Do you want to learn from and reference some of the world’s best minds and writing on a subject you’re working on? I’ve found this practice super powerful throughout my career. I’ve compiled a set of tools that make it easy for anyone to do this and I visit this page several times each day. I’d like to share these tools with you.

The following are links to Google Custom Search Engines indexing tens or hundreds of thousands of pages inside 10 top websites bound together by a common topic. I treat them like my personal reference books on these topics, where the pages inside the book are the archival content of subject matter expert websites published over many years. (Right: a search inside my climate change CSE for heat pumps, for example, returns thousands of articles from 10 specific expert organizations)

Links below, on each page you can click on the words “enhanced by Google” to search, then scroll below the ads. Not sure what to search for?
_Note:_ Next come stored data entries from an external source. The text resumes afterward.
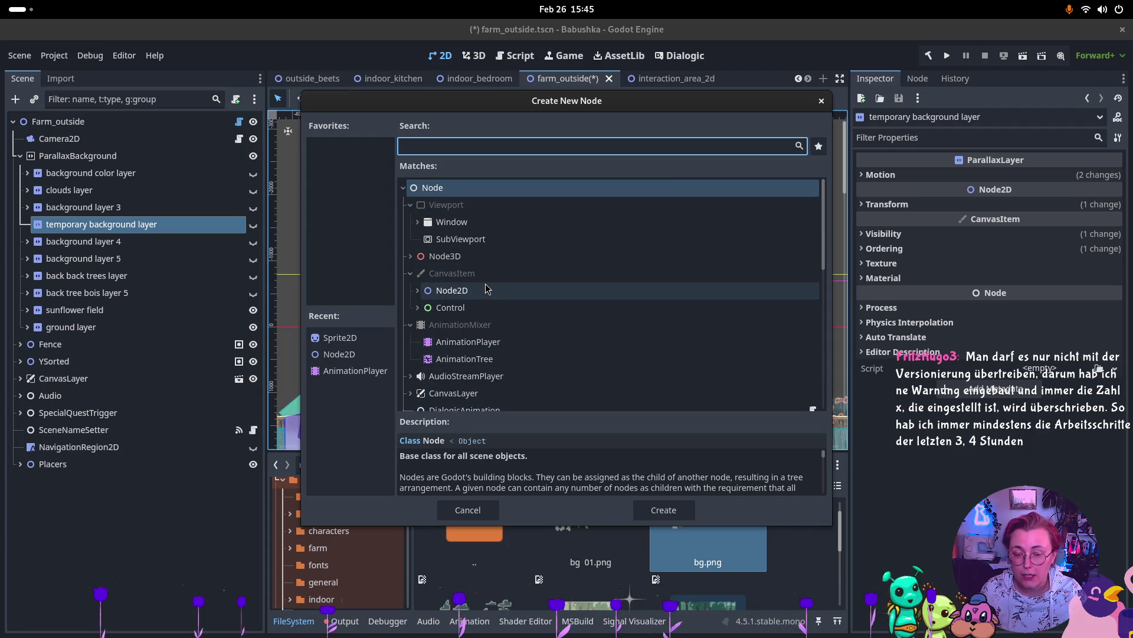
{"action": "scroll", "coordinate": [486, 289], "scroll_direction": "down", "scroll_amount": 3}
{"action": "scroll", "coordinate": [464, 286], "scroll_direction": "up", "scroll_amount": 3}
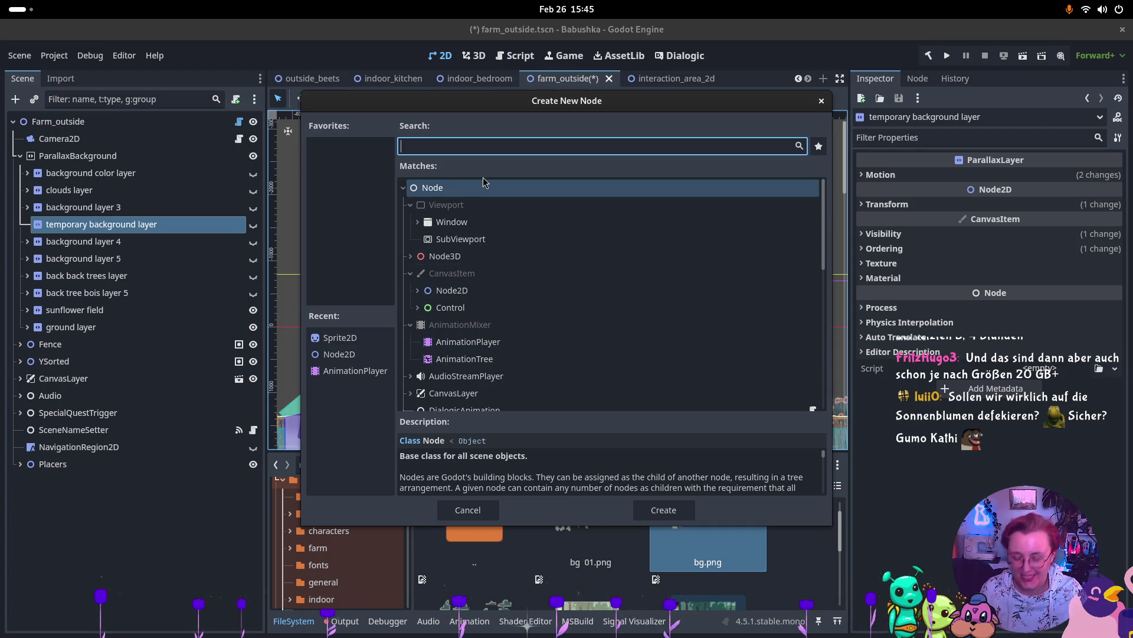
{"action": "type", "text": "spr"}
{"action": "key", "text": "Return"}
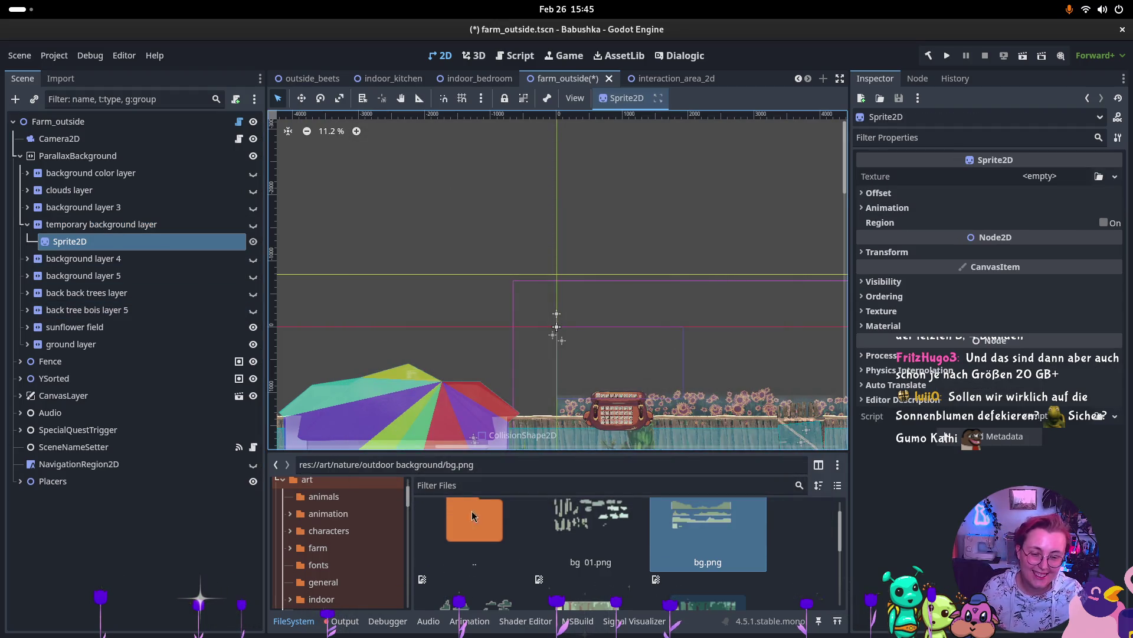
{"action": "left_click", "coordinate": [590, 603]}
Step: Set the Sprite2D texture to the 5360×3015 Outdoor_10.png and enable Region
{"action": "left_click_drag", "start_coordinate": [1012, 179], "coordinate": [1046, 181]}
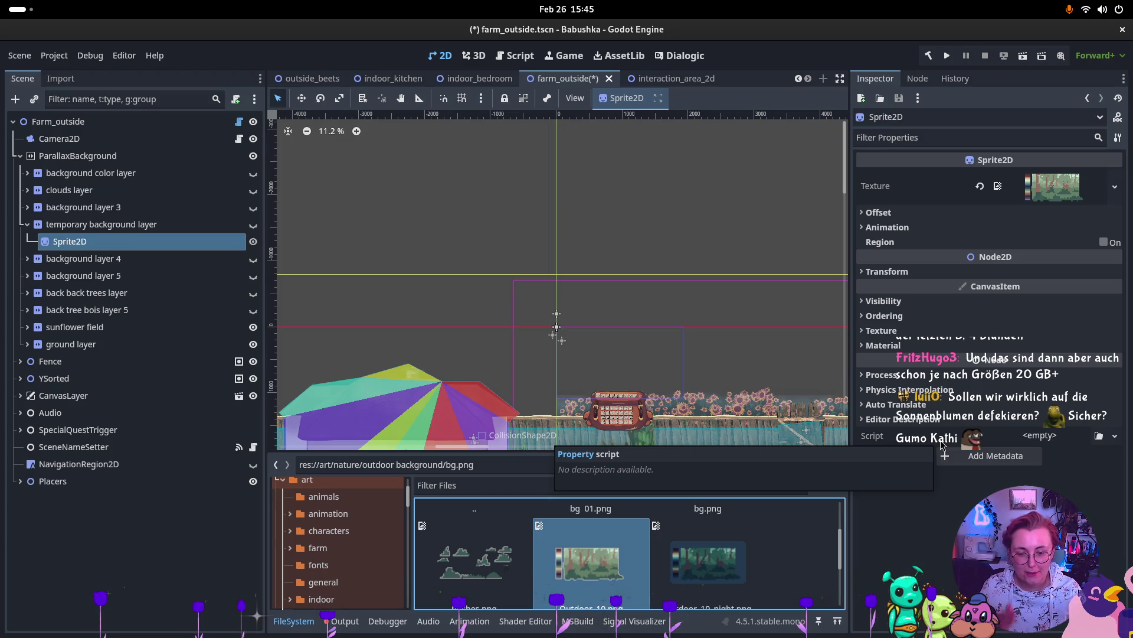
{"action": "scroll", "coordinate": [692, 573], "scroll_direction": "down", "scroll_amount": 2}
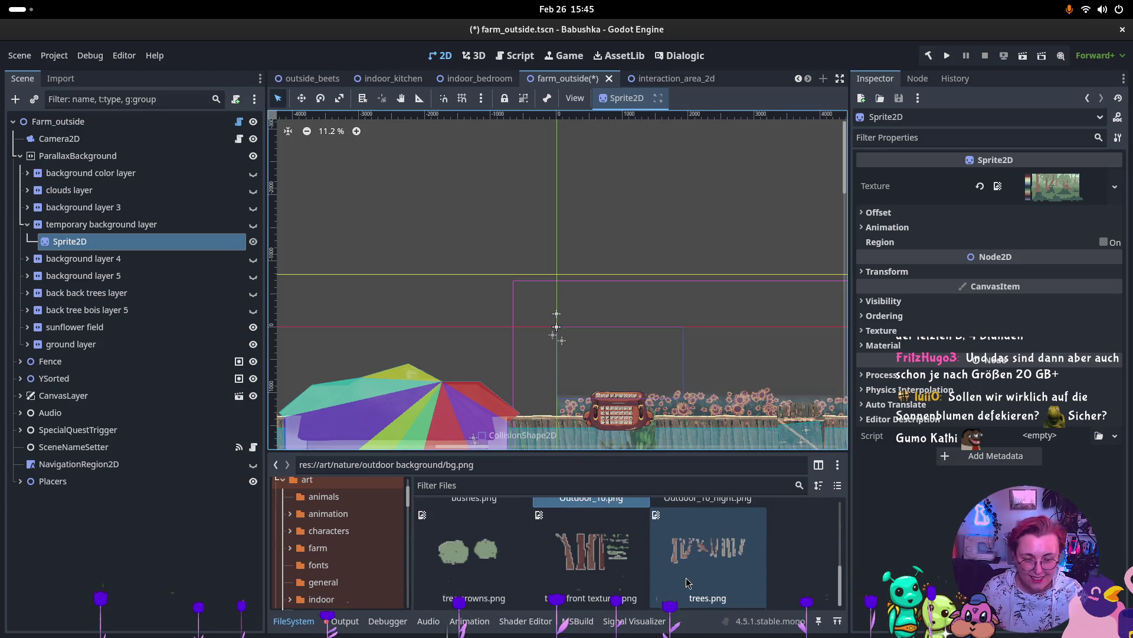
{"action": "scroll", "coordinate": [692, 573], "scroll_direction": "up", "scroll_amount": 1}
{"action": "scroll", "coordinate": [693, 572], "scroll_direction": "up", "scroll_amount": 2}
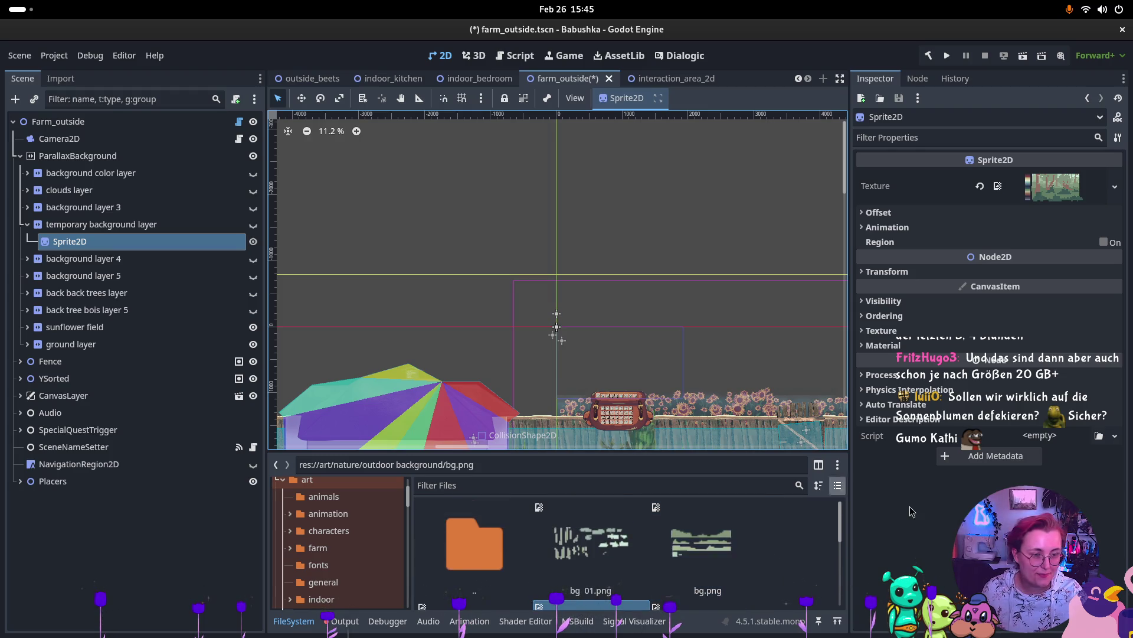
{"action": "scroll", "coordinate": [820, 418], "scroll_direction": "down", "scroll_amount": 1}
{"action": "scroll", "coordinate": [820, 418], "scroll_direction": "down", "scroll_amount": 1}
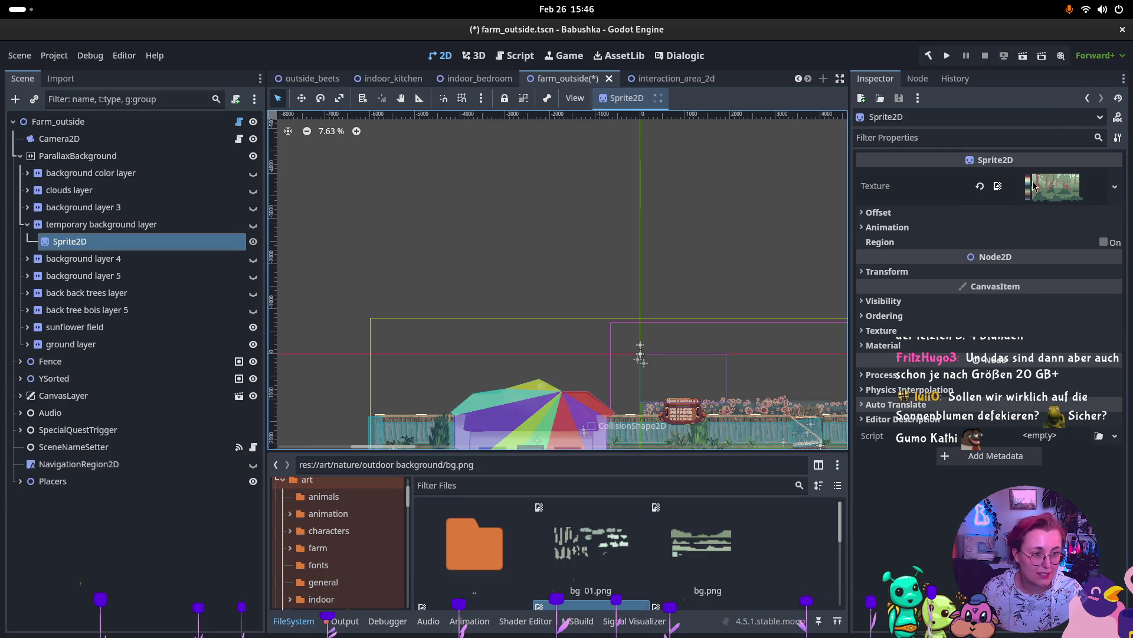
{"action": "left_click_drag", "start_coordinate": [1054, 186], "coordinate": [1047, 236]}
{"action": "left_click", "coordinate": [1050, 198]}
Try searching things like the name of your city, or sharing in the Knowledge Management CSE, AI or sustainability in the analyst firms one, or carbon budget in the climate change one. By default the results are sorted by relevance but they can be sorted by date. Works great on mobile too!

People I like & admire

Climate change (See also Shift.tools)

Green tech analyst firms

Analyst firms

Futurists (see also this list of 120 women futurists you can search the archives of)

Indigenous news and resources

Artificial Intelligence

Disability rights orgs

Change Agents Worldwide & Friends

Coaching

Knowledge Management

STEEP

Social and cultural

Technology

Economics

Environmental

Political

From other people:

A great tech history search engine, Esther Dyson’s Release 1.0 newsletter now searchable. I searched for “RSS” here and was delighted.

Jerry’s Brain is a delightful longterm mind map by Jerry Michalski, which I’d sure love to make a habit of searching more often.

Works in progress

Product Management Influencer Twitter List Search

China business news

Google Dataset Search

Retail

I began using CSEs extensively when I was a journalist. Any time I found a list of great blogs or websites about a particular topic, I’d make that list into a CSE and save a link to it. Then, when I’d write an article or prepare to be a guest on a podcast, or have any other research need, I could quickly zero in on what deep subject matter experts said about a particular topic. When you do that, you can come up with some really great information – and people just assume you read it when it was originally published and you remembered it when you sat down to write! Not necessary with this simple but powerful tool. Check it out at https://cse.google.com/ and make your own. You can do it in as little as a few minutes and it can bring an incredible depth of knowledge from other peoples’ work to your own.

When I bought the house I live in, it included this delightful set of Encyclopedias from 1970. Several of these custom search engines contain 2-4X as many pages as this set and they are regularly updated. You can imagine the political differences, too.